With Rio de Janeiro’s Christ the Redeemer statue bathed
in green light (to symbolize ecology – or was it money?) and the National
Religious Partnership for the Environment proselytizing throughout the event,
surely miscreants would sin no more.
Meanwhile, Statement 61 (of 283!) helpfully pronounced
that “urgent action on unsustainable patterns of production and consumption ...
remains fundamental in addressing environmental sustainability” ... and each
country should “consider the implementation of green economy policies in the
context of sustainable development and poverty eradication.”
In essence, the Rio+20 message was, “You got a problem?
The UN team has an app for that!”
From poverty eradication to food security, nutrition and
“sustainable agriculture,” to water and sanitation, to energy, sustainable
tourism and transport, and sustainable cities and “human settlements,” the
Future We Want “framework for action and follow-up” had it covered! Of course,
there were caveats.
Everyone has a right to safe, sufficient, nutritious food
– but biotechnology, chemical fertilizers, insecticides and modern mechanized
farming are unsustainable. Electricity is vital, but the 1.4 billion now
without lights or refrigeration must be content with “green energy.” Health “is
a precondition for, an outcome of, and an indicator of, all three dimensions of
sustainable development,” but no DDT allowed.

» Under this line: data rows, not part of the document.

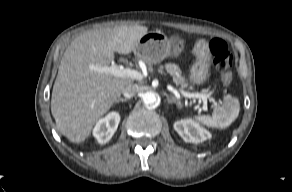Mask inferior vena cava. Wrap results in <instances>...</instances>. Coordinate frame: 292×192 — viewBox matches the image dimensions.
Masks as SVG:
<instances>
[{
  "instance_id": "obj_1",
  "label": "inferior vena cava",
  "mask_w": 292,
  "mask_h": 192,
  "mask_svg": "<svg viewBox=\"0 0 292 192\" xmlns=\"http://www.w3.org/2000/svg\"><path fill=\"white\" fill-rule=\"evenodd\" d=\"M139 91V88L136 84H128L126 85V87L123 89V95L125 98H131L134 95H136V93Z\"/></svg>"
}]
</instances>
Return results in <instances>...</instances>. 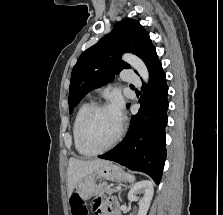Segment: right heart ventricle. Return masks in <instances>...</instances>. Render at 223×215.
<instances>
[{"mask_svg":"<svg viewBox=\"0 0 223 215\" xmlns=\"http://www.w3.org/2000/svg\"><path fill=\"white\" fill-rule=\"evenodd\" d=\"M93 106L92 102H84L81 104V106L78 108L74 120H73V125H72V138H73V144L75 147V150L83 156L90 157L93 154L86 149L80 140V127L82 124V121L84 117L86 116L87 112L90 110V108Z\"/></svg>","mask_w":223,"mask_h":215,"instance_id":"e07e8e85","label":"right heart ventricle"}]
</instances>
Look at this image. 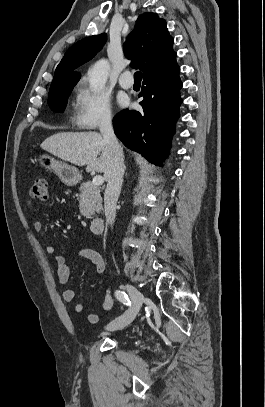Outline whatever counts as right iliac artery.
<instances>
[{
    "instance_id": "82829eb1",
    "label": "right iliac artery",
    "mask_w": 265,
    "mask_h": 407,
    "mask_svg": "<svg viewBox=\"0 0 265 407\" xmlns=\"http://www.w3.org/2000/svg\"><path fill=\"white\" fill-rule=\"evenodd\" d=\"M115 296L124 305H127V306L131 305V301H130L128 295L124 291L117 290L115 292Z\"/></svg>"
}]
</instances>
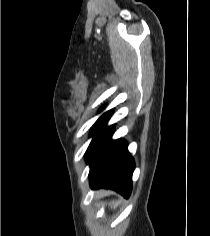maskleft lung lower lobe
I'll list each match as a JSON object with an SVG mask.
<instances>
[{"label":"left lung lower lobe","mask_w":210,"mask_h":236,"mask_svg":"<svg viewBox=\"0 0 210 236\" xmlns=\"http://www.w3.org/2000/svg\"><path fill=\"white\" fill-rule=\"evenodd\" d=\"M112 110L103 114L93 125V140L85 158L90 165L89 180L92 188H111L129 197L132 189L134 159L124 140H111L113 126L105 127Z\"/></svg>","instance_id":"obj_1"}]
</instances>
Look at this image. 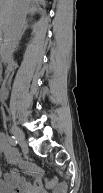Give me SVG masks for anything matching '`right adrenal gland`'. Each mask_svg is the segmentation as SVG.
Returning a JSON list of instances; mask_svg holds the SVG:
<instances>
[{
	"instance_id": "2a0ac1e0",
	"label": "right adrenal gland",
	"mask_w": 103,
	"mask_h": 193,
	"mask_svg": "<svg viewBox=\"0 0 103 193\" xmlns=\"http://www.w3.org/2000/svg\"><path fill=\"white\" fill-rule=\"evenodd\" d=\"M27 27H28V25L26 24L25 27H24V29H23V31H22V33H21V37H22V35L24 34V32H25V30L27 29ZM21 37H20V38H21Z\"/></svg>"
}]
</instances>
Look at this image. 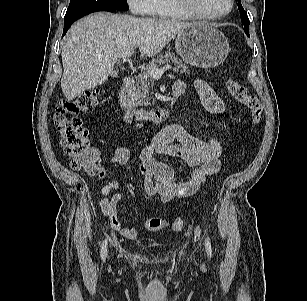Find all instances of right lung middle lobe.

The authors also promised “full and productive
employment, decent work for all, and social protections” for workers, to clean
up the oceans, stop illegal mining and fishing, and ensure that only
“sustainable forest management” prevails (the cut-no-trees kind that produces
uncontrollable wildfires).
The Future We Want also lauded women, the scientific and
technological community, indigenous peoples, young people, workers, trade
unions, small-scale farmers, NGOs and “civil society” – while placing new
burdens on the corporations that will be expected to generate trillions to prop
up these efforts.
The document also included multiple proposals for
technology transfers – but deleted all references to protecting patents and
intellectual property rights. It also excised language “respecting the right to
freedom of association and assembly, in accordance with our obligations under
international law.”
Thankfully – despite attendance by 45,000 delegates from
180 nations – the Rio+20 summit became just another gabfest, the mandates
became even more ill-defined “goals” and “recommendations,” and the world
dodged another Kyoto-style bullet.
The activists and bureaucrats will doubtless be back, in
a couple more years, in an exotic new locale, with new plans for saving the
planet from scary new catastrophes.
However, poor countries are slowly catching on that these
UN events are little more than neo-colonialist, eco-imperialist schemes to
control and restrict economic development – and poor families are beginning to
realize they won’t get a dime from these sustainability pledges or derive any
tangible benefits from the green schemes.